## DATA TO PROCESS

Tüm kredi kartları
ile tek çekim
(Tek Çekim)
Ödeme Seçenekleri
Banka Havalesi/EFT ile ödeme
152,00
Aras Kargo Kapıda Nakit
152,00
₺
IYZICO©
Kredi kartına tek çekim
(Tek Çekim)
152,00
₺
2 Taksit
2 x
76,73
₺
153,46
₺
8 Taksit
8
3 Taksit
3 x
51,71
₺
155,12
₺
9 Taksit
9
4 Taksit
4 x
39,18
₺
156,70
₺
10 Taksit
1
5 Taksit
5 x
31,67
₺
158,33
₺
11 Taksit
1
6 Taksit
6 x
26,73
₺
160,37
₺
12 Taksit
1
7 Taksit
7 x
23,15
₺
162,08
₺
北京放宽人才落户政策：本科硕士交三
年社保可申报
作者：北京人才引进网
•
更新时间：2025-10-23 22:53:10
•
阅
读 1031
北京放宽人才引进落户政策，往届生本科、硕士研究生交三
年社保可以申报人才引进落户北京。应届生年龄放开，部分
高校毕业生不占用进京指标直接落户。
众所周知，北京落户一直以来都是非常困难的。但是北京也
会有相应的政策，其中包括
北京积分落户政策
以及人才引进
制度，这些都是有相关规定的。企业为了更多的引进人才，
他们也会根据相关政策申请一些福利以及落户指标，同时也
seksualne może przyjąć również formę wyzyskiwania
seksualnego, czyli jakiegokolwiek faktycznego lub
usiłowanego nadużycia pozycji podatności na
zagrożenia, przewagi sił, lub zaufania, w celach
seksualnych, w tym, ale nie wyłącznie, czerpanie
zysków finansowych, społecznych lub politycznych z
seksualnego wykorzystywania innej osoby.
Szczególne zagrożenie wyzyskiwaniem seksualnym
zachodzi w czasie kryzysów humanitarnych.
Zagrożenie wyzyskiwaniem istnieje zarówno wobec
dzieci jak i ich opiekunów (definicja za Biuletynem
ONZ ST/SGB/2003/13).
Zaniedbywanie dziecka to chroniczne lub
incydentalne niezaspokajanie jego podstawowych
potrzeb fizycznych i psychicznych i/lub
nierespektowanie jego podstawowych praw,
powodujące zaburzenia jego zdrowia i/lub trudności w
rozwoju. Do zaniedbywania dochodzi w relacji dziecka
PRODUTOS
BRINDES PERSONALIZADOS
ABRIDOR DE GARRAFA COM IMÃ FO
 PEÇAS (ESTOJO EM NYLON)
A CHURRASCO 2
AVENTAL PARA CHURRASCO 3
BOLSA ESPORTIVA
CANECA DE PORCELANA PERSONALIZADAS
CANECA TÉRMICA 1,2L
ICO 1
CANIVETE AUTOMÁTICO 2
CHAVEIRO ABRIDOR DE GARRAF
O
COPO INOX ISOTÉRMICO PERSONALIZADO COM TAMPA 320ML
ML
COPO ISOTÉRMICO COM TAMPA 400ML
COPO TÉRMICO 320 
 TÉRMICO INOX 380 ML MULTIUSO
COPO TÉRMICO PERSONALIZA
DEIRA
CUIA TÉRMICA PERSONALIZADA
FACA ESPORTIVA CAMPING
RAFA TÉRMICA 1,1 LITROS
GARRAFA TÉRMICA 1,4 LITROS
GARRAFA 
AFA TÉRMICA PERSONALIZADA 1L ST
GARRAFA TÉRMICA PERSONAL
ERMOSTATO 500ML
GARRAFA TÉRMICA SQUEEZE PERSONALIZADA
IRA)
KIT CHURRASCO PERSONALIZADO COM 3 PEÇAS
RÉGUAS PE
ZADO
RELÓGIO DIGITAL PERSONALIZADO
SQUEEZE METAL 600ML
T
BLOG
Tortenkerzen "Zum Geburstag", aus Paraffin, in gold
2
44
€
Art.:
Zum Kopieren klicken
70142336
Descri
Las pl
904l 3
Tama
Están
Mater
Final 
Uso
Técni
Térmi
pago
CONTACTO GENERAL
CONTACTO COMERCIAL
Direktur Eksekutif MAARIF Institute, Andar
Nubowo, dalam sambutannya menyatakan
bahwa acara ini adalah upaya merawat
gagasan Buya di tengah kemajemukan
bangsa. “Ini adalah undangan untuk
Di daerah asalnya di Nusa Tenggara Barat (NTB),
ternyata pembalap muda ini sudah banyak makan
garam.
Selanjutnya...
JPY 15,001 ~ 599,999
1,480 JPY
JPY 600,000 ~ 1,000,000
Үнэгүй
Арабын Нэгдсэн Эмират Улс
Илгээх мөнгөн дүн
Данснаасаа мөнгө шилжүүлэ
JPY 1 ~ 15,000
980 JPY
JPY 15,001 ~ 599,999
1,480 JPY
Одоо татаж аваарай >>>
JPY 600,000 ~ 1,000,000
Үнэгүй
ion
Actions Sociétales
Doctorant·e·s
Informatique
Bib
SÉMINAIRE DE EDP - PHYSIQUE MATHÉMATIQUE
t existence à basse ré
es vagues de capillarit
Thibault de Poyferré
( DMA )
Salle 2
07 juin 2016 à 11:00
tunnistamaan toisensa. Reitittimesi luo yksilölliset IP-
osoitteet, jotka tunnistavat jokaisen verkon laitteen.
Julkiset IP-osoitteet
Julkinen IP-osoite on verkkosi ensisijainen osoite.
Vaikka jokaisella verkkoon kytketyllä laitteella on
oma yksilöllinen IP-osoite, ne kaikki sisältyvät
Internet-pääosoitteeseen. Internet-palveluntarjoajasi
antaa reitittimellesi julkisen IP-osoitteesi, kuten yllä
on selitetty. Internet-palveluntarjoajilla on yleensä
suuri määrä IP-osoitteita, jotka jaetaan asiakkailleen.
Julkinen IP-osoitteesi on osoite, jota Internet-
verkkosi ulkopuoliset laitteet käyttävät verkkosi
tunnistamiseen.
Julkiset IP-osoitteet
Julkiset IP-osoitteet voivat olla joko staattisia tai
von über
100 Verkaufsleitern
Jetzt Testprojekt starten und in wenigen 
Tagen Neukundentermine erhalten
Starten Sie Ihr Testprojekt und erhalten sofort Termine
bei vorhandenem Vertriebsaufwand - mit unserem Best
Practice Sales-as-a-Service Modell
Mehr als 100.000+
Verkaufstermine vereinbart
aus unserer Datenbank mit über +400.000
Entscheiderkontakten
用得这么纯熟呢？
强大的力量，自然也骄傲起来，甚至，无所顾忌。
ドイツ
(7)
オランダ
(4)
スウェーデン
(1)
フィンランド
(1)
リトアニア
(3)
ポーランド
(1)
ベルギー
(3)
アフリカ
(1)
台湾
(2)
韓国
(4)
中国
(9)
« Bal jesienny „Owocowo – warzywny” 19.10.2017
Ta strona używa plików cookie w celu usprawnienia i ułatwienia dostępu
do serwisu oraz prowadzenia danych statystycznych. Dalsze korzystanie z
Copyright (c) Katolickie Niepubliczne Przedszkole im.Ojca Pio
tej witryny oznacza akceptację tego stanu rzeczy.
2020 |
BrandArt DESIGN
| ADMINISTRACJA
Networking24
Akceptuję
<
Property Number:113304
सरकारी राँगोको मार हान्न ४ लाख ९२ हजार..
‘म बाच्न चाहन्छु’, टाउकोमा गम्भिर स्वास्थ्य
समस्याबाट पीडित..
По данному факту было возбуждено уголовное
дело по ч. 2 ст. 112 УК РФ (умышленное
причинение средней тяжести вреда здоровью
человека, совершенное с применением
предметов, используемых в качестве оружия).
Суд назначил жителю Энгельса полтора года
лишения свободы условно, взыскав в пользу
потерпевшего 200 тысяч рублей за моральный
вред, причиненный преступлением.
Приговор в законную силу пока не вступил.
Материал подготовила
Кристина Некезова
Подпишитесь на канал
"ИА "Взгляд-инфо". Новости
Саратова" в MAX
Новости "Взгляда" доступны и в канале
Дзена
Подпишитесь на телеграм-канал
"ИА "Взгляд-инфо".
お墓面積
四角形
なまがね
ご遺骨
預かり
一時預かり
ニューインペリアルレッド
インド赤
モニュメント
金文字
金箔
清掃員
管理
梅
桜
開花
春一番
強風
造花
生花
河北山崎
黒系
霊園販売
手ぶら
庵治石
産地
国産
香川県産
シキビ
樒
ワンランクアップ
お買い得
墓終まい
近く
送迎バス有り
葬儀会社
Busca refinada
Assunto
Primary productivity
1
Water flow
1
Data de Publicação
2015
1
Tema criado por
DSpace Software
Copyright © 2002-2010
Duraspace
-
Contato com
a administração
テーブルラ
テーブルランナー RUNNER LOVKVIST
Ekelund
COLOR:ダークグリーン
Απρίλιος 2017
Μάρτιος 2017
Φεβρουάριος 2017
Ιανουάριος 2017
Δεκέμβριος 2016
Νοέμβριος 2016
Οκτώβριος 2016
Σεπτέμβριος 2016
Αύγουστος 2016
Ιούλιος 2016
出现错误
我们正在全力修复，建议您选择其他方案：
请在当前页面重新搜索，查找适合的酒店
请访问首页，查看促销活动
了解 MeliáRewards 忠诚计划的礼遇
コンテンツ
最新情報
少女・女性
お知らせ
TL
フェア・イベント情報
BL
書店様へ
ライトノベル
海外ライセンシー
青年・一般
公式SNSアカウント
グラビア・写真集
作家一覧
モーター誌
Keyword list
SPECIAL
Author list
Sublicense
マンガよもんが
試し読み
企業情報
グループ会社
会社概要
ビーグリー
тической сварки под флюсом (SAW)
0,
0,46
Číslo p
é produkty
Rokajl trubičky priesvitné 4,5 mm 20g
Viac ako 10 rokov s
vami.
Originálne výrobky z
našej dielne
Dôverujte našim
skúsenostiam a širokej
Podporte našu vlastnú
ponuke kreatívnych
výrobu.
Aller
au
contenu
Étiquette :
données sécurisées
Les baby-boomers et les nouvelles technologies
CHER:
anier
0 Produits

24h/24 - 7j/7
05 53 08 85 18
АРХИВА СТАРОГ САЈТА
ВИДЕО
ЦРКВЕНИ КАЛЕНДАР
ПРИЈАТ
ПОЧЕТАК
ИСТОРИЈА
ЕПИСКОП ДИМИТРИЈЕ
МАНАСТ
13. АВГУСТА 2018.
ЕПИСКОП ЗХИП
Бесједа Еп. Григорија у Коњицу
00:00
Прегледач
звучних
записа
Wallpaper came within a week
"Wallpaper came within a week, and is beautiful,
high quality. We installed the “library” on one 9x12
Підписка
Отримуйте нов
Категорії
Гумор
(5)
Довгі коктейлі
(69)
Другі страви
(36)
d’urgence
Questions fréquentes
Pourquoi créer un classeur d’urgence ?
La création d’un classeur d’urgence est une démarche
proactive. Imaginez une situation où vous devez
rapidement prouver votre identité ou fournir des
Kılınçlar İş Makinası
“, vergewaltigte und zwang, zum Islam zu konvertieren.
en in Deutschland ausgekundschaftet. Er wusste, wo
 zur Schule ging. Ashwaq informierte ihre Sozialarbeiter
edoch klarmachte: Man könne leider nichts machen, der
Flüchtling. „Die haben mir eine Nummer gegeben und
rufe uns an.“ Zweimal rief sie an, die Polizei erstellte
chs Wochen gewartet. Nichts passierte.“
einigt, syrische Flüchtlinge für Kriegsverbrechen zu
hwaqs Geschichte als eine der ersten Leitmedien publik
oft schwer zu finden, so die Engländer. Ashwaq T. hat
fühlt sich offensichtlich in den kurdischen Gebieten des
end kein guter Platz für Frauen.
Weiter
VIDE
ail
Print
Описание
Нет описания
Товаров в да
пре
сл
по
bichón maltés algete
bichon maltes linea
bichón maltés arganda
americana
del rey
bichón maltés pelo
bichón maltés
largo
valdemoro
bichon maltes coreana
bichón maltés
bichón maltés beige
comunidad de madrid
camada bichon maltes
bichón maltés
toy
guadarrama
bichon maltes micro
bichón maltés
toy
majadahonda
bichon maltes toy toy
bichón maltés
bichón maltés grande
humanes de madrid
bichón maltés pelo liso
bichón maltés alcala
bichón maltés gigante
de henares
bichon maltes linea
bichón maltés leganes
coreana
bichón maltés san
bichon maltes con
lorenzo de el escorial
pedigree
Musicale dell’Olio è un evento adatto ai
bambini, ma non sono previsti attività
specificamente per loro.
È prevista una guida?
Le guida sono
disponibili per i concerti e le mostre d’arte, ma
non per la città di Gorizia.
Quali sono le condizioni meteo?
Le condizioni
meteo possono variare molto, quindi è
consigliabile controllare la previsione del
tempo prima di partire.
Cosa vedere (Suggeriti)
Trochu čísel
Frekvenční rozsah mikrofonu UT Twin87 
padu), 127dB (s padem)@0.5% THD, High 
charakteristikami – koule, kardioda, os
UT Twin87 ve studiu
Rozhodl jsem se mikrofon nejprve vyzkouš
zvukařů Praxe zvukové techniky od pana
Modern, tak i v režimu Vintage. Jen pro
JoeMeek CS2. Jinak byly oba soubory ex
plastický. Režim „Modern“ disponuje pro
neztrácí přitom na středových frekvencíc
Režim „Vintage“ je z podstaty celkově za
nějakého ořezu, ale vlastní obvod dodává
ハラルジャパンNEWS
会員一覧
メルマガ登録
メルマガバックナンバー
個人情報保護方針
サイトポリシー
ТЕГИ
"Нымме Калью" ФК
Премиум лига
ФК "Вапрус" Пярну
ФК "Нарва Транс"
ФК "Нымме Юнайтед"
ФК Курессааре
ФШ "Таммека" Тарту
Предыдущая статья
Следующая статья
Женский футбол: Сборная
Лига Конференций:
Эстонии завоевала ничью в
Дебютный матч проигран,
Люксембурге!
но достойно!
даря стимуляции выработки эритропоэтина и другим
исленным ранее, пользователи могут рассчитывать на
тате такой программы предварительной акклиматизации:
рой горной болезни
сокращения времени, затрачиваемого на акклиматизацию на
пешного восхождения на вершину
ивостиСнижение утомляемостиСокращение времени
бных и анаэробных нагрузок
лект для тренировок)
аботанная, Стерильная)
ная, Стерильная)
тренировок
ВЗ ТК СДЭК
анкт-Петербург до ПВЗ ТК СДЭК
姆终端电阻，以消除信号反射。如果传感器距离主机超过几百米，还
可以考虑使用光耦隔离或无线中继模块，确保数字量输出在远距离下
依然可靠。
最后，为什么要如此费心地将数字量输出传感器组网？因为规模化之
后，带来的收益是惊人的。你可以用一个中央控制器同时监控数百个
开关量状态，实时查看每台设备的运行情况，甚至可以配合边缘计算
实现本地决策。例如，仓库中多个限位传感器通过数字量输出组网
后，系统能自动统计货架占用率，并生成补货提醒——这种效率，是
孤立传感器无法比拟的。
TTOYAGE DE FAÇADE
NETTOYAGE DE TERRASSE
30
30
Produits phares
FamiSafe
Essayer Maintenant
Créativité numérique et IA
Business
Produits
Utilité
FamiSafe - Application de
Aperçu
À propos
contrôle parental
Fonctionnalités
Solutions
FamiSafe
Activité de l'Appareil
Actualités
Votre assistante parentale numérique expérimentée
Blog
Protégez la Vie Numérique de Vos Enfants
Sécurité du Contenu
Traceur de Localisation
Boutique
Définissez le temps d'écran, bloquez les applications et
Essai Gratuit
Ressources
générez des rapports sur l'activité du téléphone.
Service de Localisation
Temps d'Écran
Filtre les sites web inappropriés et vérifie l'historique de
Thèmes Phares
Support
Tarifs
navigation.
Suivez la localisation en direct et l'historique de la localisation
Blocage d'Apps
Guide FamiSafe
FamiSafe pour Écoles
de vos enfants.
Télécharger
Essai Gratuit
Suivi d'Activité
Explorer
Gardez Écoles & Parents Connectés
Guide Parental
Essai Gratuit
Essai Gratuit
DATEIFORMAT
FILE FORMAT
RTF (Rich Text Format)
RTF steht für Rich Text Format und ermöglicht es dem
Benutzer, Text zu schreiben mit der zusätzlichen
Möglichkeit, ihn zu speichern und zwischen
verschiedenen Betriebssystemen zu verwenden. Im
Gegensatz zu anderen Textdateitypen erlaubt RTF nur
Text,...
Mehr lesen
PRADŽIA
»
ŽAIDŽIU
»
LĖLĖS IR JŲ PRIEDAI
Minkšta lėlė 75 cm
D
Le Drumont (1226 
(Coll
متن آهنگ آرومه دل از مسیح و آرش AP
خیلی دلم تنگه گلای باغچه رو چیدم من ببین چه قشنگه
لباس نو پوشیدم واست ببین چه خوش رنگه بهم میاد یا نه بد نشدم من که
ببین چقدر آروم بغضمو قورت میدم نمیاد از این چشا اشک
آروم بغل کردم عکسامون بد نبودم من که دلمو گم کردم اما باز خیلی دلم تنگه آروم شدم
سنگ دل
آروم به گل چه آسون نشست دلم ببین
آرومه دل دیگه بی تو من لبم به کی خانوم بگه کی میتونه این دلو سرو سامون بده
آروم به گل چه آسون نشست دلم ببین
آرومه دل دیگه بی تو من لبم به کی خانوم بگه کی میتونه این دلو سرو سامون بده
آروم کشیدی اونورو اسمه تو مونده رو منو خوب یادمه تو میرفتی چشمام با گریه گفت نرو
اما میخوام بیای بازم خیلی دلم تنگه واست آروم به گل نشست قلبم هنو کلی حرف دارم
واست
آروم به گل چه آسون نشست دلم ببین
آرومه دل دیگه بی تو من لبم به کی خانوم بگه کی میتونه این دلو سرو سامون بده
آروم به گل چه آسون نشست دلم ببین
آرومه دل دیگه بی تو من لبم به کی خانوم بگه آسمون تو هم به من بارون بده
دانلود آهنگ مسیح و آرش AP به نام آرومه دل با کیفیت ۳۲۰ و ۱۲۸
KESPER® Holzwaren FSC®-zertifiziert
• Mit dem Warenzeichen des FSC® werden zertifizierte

## EXERCISE AIM
Above are the entries. Copy exactly the part that opens with the line containing "Материал подготовила" and closes with the line containing "24h/24 - 7j/7", and no more.

## EXERCISE OUTPUT
Материал подготовила
Кристина Некезова
Подпишитесь на канал
"ИА "Взгляд-инфо". Новости
Саратова" в MAX
Новости "Взгляда" доступны и в канале
Дзена
Подпишитесь на телеграм-канал
"ИА "Взгляд-инфо".
お墓面積
四角形
なまがね
ご遺骨
預かり
一時預かり
ニューインペリアルレッド
インド赤
モニュメント
金文字
金箔
清掃員
管理
梅
桜
開花
春一番
強風
造花
生花
河北山崎
黒系
霊園販売
手ぶら
庵治石
産地
国産
香川県産
シキビ
樒
ワンランクアップ
お買い得
墓終まい
近く
送迎バス有り
葬儀会社
Busca refinada
Assunto
Primary productivity
1
Water flow
1
Data de Publicação
2015
1
Tema criado por
DSpace Software
Copyright © 2002-2010
Duraspace
-
Contato com
a administração
テーブルラ
テーブルランナー RUNNER LOVKVIST
Ekelund
COLOR:ダークグリーン
Απρίλιος 2017
Μάρτιος 2017
Φεβρουάριος 2017
Ιανουάριος 2017
Δεκέμβριος 2016
Νοέμβριος 2016
Οκτώβριος 2016
Σεπτέμβριος 2016
Αύγουστος 2016
Ιούλιος 2016
出现错误
我们正在全力修复，建议您选择其他方案：
请在当前页面重新搜索，查找适合的酒店
请访问首页，查看促销活动
了解 MeliáRewards 忠诚计划的礼遇
コンテンツ
最新情報
少女・女性
お知らせ
TL
フェア・イベント情報
BL
書店様へ
ライトノベル
海外ライセンシー
青年・一般
公式SNSアカウント
グラビア・写真集
作家一覧
モーター誌
Keyword list
SPECIAL
Author list
Sublicense
マンガよもんが
試し読み
企業情報
グループ会社
会社概要
ビーグリー
тической сварки под флюсом (SAW)
0,
0,46
Číslo p
é produkty
Rokajl trubičky priesvitné 4,5 mm 20g
Viac ako 10 rokov s
vami.
Originálne výrobky z
našej dielne
Dôverujte našim
skúsenostiam a širokej
Podporte našu vlastnú
ponuke kreatívnych
výrobu.
Aller
au
contenu
Étiquette :
données sécurisées
Les baby-boomers et les nouvelles technologies
CHER:
anier
0 Produits

24h/24 - 7j/7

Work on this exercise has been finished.